### AIM OF THE TASK
The required output is the line with "att ditt hem förblir torrt och tryggt!" through the final line of the entries, each one exactly as it stands.

+-------+

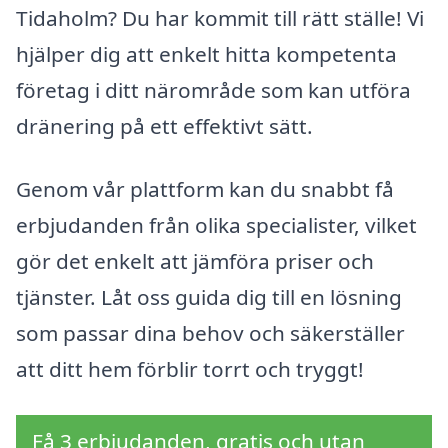
Tidaholm? Du har kommit till rätt ställe! Vi
hjälper dig att enkelt hitta kompetenta
företag i ditt närområde som kan utföra
dränering på ett effektivt sätt.
Genom vår plattform kan du snabbt få
erbjudanden från olika specialister, vilket
gör det enkelt att jämföra priser och
tjänster. Låt oss guida dig till en lösning
som passar dina behov och säkerställer
att ditt hem förblir torrt och tryggt!
Få 3 erbjudanden, gratis och utan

+-------+

### REPLY TO THE TASK
att ditt hem förblir torrt och tryggt!
Få 3 erbjudanden, gratis och utan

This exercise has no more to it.